The Beauty of Competition in Cloud Computing

There are some tough problems that are difficult to crack. Cloud computing has been one of these. Cloud computing has the promise of providing instant and ubiquitous access to documents and other information currently locked on your desktop.

There was once a time in the late 1990s when Sun attempted to introduce netbooks, under the banner - 'the network is the computer'. It was a novel idea that was way ahead of the times. Now companies such as Google, Amazon and Apple have taken on the mantle of attacking this problem. In contrast to Sun's prior sole effort to solve this problem, there is now an arms race to solve the problem. Competition has almost ensured that we're going to see this problem cracked. TechCrunch highlights the different approaches that competition has produced, as each company attempts to outsmart the other:
Google's approach has been to make the cloud more accessible to existing PC users. They’re doing this by extending familiar concepts. Google Docs is Microsoft Office, but in the cloud. Your main point of interaction is a file system, but in the cloud. Gmail is Outlook, but in the cloud. Etc.

Meanwhile, another company now largely associated with the cloud, Amazon, has essentially turned it into one giant server/hard drive that anyone can use for a fee. But it takes developers to build something on top of it to give users a product to use. Some are great.
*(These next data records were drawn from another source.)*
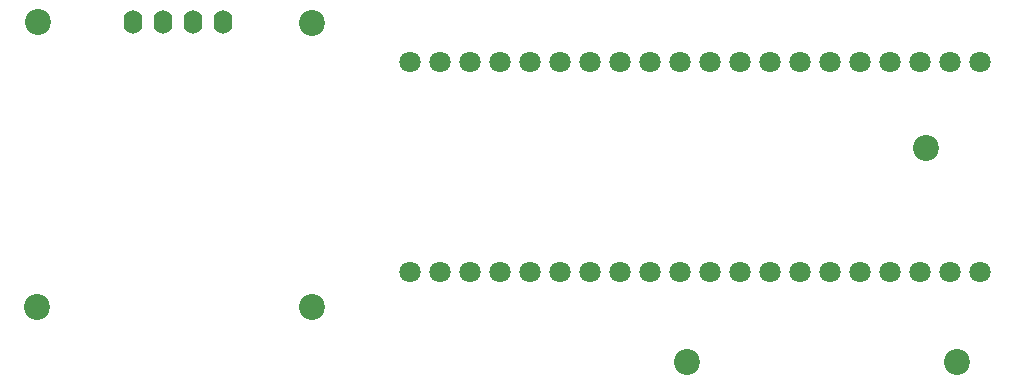
<source format=gbs>
%TF.GenerationSoftware,KiCad,Pcbnew,(6.0.1)*%
%TF.CreationDate,2022-04-16T19:03:55-06:00*%
%TF.ProjectId,PicoFlasher_Breakout_Board_V1.4,5069636f-466c-4617-9368-65725f427265,rev?*%
%TF.SameCoordinates,Original*%
%TF.FileFunction,Soldermask,Bot*%
%TF.FilePolarity,Negative*%
%FSLAX46Y46*%
G04 Gerber Fmt 4.6, Leading zero omitted, Abs format (unit mm)*
G04 Created by KiCad (PCBNEW (6.0.1)) date 2022-04-16 19:03:55*
%MOMM*%
%LPD*%
G01*
G04 APERTURE LIST*
%ADD10C,2.200000*%
%ADD11O,1.600000X2.000000*%
%ADD12C,1.800000*%
G04 APERTURE END LIST*
D10*
%TO.C,REF\u002A\u002A*%
X92500000Y-92250000D03*
%TD*%
%TO.C,REF\u002A\u002A*%
X115783500Y-92250000D03*
%TD*%
%TO.C,REF\u002A\u002A*%
X147525000Y-96900000D03*
%TD*%
%TO.C,REF\u002A\u002A*%
X92533500Y-68175000D03*
%TD*%
%TO.C,REF\u002A\u002A*%
X167725000Y-78850000D03*
%TD*%
%TO.C,REF\u002A\u002A*%
X170400000Y-96925000D03*
%TD*%
D11*
%TO.C,U2*%
X100630000Y-68150000D03*
X103170000Y-68150000D03*
X105710000Y-68150000D03*
X108250000Y-68150000D03*
%TD*%
D10*
%TO.C,REF\u002A\u002A*%
X115783500Y-68200000D03*
%TD*%
D12*
%TO.C,U1*%
X172330000Y-71500000D03*
X169790000Y-71500000D03*
X167250000Y-71500000D03*
X164710000Y-71500000D03*
X162170000Y-71500000D03*
X159630000Y-71500000D03*
X157090000Y-71500000D03*
X154550000Y-71500000D03*
X152010000Y-71500000D03*
X149470000Y-71500000D03*
X146930000Y-71500000D03*
X144390000Y-71500000D03*
X141850000Y-71500000D03*
X139310000Y-71500000D03*
X136770000Y-71500000D03*
X134230000Y-71500000D03*
X131690000Y-71500000D03*
X129150000Y-71500000D03*
X126610000Y-71500000D03*
X124070000Y-71500000D03*
X124070000Y-89280000D03*
X126610000Y-89280000D03*
X129150000Y-89280000D03*
X131690000Y-89280000D03*
X134230000Y-89280000D03*
X136770000Y-89280000D03*
X139310000Y-89280000D03*
X141850000Y-89280000D03*
X144390000Y-89280000D03*
X146930000Y-89280000D03*
X149470000Y-89280000D03*
X152010000Y-89280000D03*
X154550000Y-89280000D03*
X157090000Y-89280000D03*
X159630000Y-89280000D03*
X162170000Y-89280000D03*
X164710000Y-89280000D03*
X167250000Y-89280000D03*
X169790000Y-89280000D03*
X172330000Y-89280000D03*
%TD*%
M02*

</source>
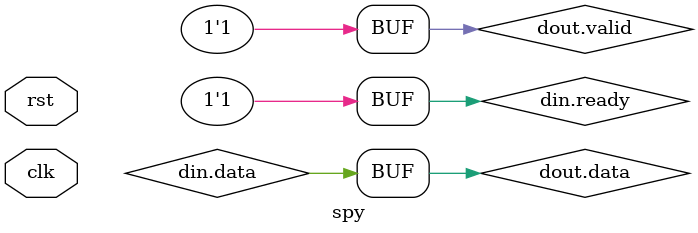
<source format=sv>
module spy
   (
    input rst,
    input clk,
	  dti.consumer din,
	  dti.producer dout
    );
   assign dout.valid = 1;
   assign din.ready = 1;
   assign dout.data = din.data;
endmodule

</source>
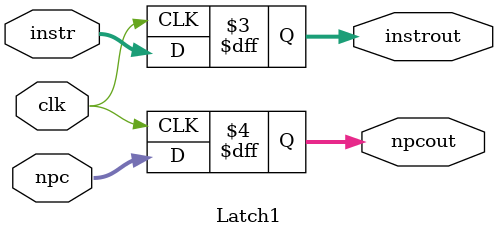
<source format=v>
`timescale 1ns / 1ps


module Latch1(
    input wire clk,
    output reg [31:0] instrout,
        npcout,
    input wire [31:0] instr,
                        npc
    );
    initial begin
        instrout <= 0;
        npcout <= 0;
    end
    
    always @(posedge clk) begin
        instrout <= instr;
        npcout <= npc;
    end
endmodule

</source>
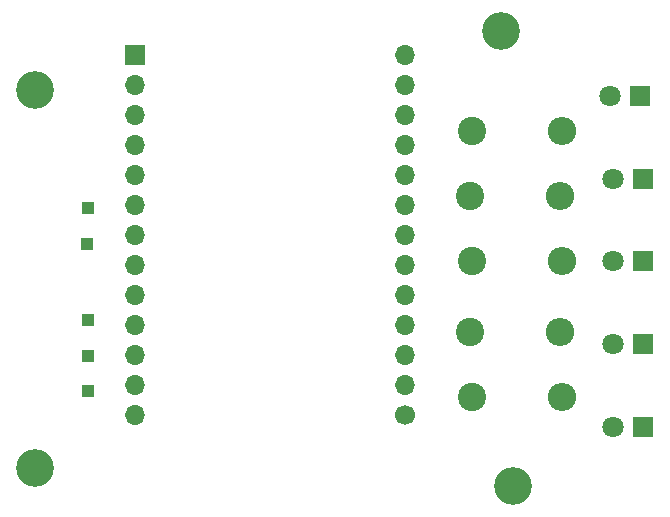
<source format=gbr>
%TF.GenerationSoftware,KiCad,Pcbnew,6.0.4-6f826c9f35~116~ubuntu20.04.1*%
%TF.CreationDate,2022-04-29T17:40:21+02:00*%
%TF.ProjectId,wlap,776c6170-2e6b-4696-9361-645f70636258,rev?*%
%TF.SameCoordinates,Original*%
%TF.FileFunction,Soldermask,Bot*%
%TF.FilePolarity,Negative*%
%FSLAX46Y46*%
G04 Gerber Fmt 4.6, Leading zero omitted, Abs format (unit mm)*
G04 Created by KiCad (PCBNEW 6.0.4-6f826c9f35~116~ubuntu20.04.1) date 2022-04-29 17:40:21*
%MOMM*%
%LPD*%
G01*
G04 APERTURE LIST*
%ADD10C,3.200000*%
%ADD11C,2.400000*%
%ADD12O,2.400000X2.400000*%
%ADD13R,1.800000X1.800000*%
%ADD14C,1.800000*%
%ADD15R,1.000000X1.000000*%
%ADD16R,1.700000X1.700000*%
%ADD17O,1.700000X1.700000*%
%ADD18C,1.700000*%
G04 APERTURE END LIST*
D10*
%TO.C,REF\u002A\u002A*%
X109000000Y-109000000D03*
%TD*%
%TO.C,REF\u002A\u002A*%
X68500000Y-107500000D03*
%TD*%
%TO.C,REF\u002A\u002A*%
X108000000Y-70500000D03*
%TD*%
%TO.C,REF\u002A\u002A*%
X68500000Y-75500000D03*
%TD*%
D11*
%TO.C,R5*%
X105500000Y-101500000D03*
D12*
X113120000Y-101500000D03*
%TD*%
D13*
%TO.C,D1*%
X119775000Y-76000000D03*
D14*
X117235000Y-76000000D03*
%TD*%
D13*
%TO.C,D4*%
X120000000Y-97000000D03*
D14*
X117460000Y-97000000D03*
%TD*%
D15*
%TO.C,J3*%
X72925000Y-88500000D03*
%TD*%
%TO.C,J2*%
X73000000Y-85500000D03*
%TD*%
D11*
%TO.C,R2*%
X105340000Y-84500000D03*
D12*
X112960000Y-84500000D03*
%TD*%
D15*
%TO.C,J5*%
X73000000Y-101000000D03*
%TD*%
D11*
%TO.C,R3*%
X105500000Y-90000000D03*
D12*
X113120000Y-90000000D03*
%TD*%
D15*
%TO.C,J4*%
X73000000Y-95000000D03*
%TD*%
D16*
%TO.C,U1*%
X77000000Y-72500000D03*
D17*
X77000000Y-75040000D03*
X77000000Y-77580000D03*
X77000000Y-80120000D03*
X77000000Y-82660000D03*
X77000000Y-85200000D03*
X77000000Y-87740000D03*
X77000000Y-90280000D03*
X77000000Y-92820000D03*
X77000000Y-95360000D03*
X77000000Y-97900000D03*
X77000000Y-100440000D03*
X77000000Y-102980000D03*
D18*
X99860000Y-102980000D03*
D17*
X99860000Y-100440000D03*
X99860000Y-97900000D03*
X99860000Y-95360000D03*
X99860000Y-92820000D03*
X99860000Y-90280000D03*
X99860000Y-87740000D03*
X99860000Y-85200000D03*
X99860000Y-82660000D03*
X99860000Y-80120000D03*
X99860000Y-77580000D03*
X99860000Y-75040000D03*
X99860000Y-72500000D03*
%TD*%
D13*
%TO.C,D3*%
X120000000Y-90000000D03*
D14*
X117460000Y-90000000D03*
%TD*%
D13*
%TO.C,D2*%
X120000000Y-83000000D03*
D14*
X117460000Y-83000000D03*
%TD*%
D11*
%TO.C,R1*%
X105500000Y-79000000D03*
D12*
X113120000Y-79000000D03*
%TD*%
D11*
%TO.C,R4*%
X105380000Y-96000000D03*
D12*
X113000000Y-96000000D03*
%TD*%
D15*
%TO.C,J1*%
X73000000Y-98000000D03*
%TD*%
D13*
%TO.C,D5*%
X120000000Y-104000000D03*
D14*
X117460000Y-104000000D03*
%TD*%
M02*

</source>
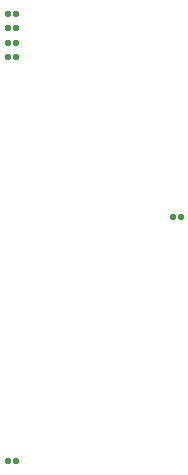
<source format=gbr>
%TF.GenerationSoftware,KiCad,Pcbnew,7.0.6*%
%TF.CreationDate,2023-08-17T07:33:20+09:30*%
%TF.ProjectId,spe-source,7370652d-736f-4757-9263-652e6b696361,V1.0*%
%TF.SameCoordinates,Original*%
%TF.FileFunction,Paste,Bot*%
%TF.FilePolarity,Positive*%
%FSLAX46Y46*%
G04 Gerber Fmt 4.6, Leading zero omitted, Abs format (unit mm)*
G04 Created by KiCad (PCBNEW 7.0.6) date 2023-08-17 07:33:20*
%MOMM*%
%LPD*%
G01*
G04 APERTURE LIST*
G04 Aperture macros list*
%AMRoundRect*
0 Rectangle with rounded corners*
0 $1 Rounding radius*
0 $2 $3 $4 $5 $6 $7 $8 $9 X,Y pos of 4 corners*
0 Add a 4 corners polygon primitive as box body*
4,1,4,$2,$3,$4,$5,$6,$7,$8,$9,$2,$3,0*
0 Add four circle primitives for the rounded corners*
1,1,$1+$1,$2,$3*
1,1,$1+$1,$4,$5*
1,1,$1+$1,$6,$7*
1,1,$1+$1,$8,$9*
0 Add four rect primitives between the rounded corners*
20,1,$1+$1,$2,$3,$4,$5,0*
20,1,$1+$1,$4,$5,$6,$7,0*
20,1,$1+$1,$6,$7,$8,$9,0*
20,1,$1+$1,$8,$9,$2,$3,0*%
G04 Aperture macros list end*
%ADD10RoundRect,0.125000X-0.130000X0.125000X-0.130000X-0.125000X0.130000X-0.125000X0.130000X0.125000X0*%
%ADD11RoundRect,0.125000X0.130000X-0.125000X0.130000X0.125000X-0.130000X0.125000X-0.130000X-0.125000X0*%
G04 APERTURE END LIST*
D10*
%TO.C,SL4*%
X119250000Y-76000000D03*
X119950000Y-76000000D03*
%TD*%
D11*
%TO.C,SL2*%
X105950000Y-96600000D03*
X105250000Y-96600000D03*
%TD*%
D10*
%TO.C,SL3*%
X105250000Y-58800000D03*
X105950000Y-58800000D03*
%TD*%
%TO.C,SL7*%
X105250000Y-61200000D03*
X105950000Y-61200000D03*
%TD*%
%TO.C,SL5*%
X105250000Y-62400000D03*
X105950000Y-62400000D03*
%TD*%
%TO.C,SL6*%
X105250000Y-60000000D03*
X105950000Y-60000000D03*
%TD*%
M02*

</source>
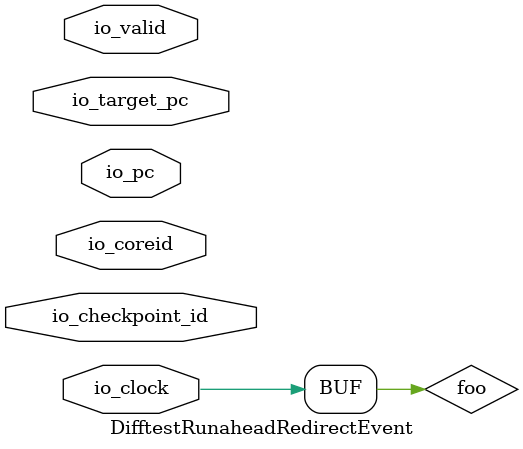
<source format=v>

module DifftestRunaheadRedirectEvent(
  input         io_clock,
input  [ 7:0] io_coreid,
input         io_valid,
input  [63:0] io_pc,
input  [63:0] io_target_pc,
input  [63:0] io_checkpoint_id
);
wire foo = io_clock; // prevent blackbox module
`ifndef SYNTHESIS
`ifdef DIFFTEST

import "DPI-C" function void v_difftest_RunaheadRedirectEvent (
input     byte io_coreid,
input      bit io_valid,
input  longint io_pc,
input  longint io_target_pc,
input  longint io_checkpoint_id
);

  always @(posedge io_clock) begin
    v_difftest_RunaheadRedirectEvent (io_coreid,io_valid,io_pc,io_target_pc,io_checkpoint_id);
  end
`endif
`endif
endmodule

</source>
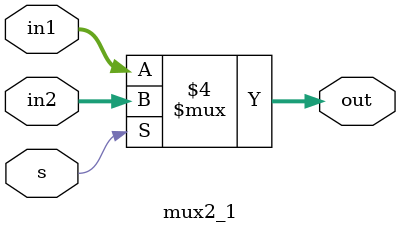
<source format=v>
module mux2_1(in1, in2, s, out);

    input [31:0] in1, in2;
    input s;

    output reg [31:0] out;

    always @ (in1, in2, s)
        begin
            if (s == 0)
                out <= in1;
            else
                out <= in2;
        end

endmodule
</source>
But many again just extend the idea of the cloud as a remote hard drive.

While the fundamentals are the same, Apple's approach to the concept of the cloud is the opposite of their competitors. Apple’s belief is clearly that users will not and should not care how the cloud actually works. [...] You're working on a document in Pages on your iPad, you move over to Pages on your Mac, and there it is. It even remembers where you were last editing. You download a song to your iPhone, you pick up your iPad, there it is. It all just works.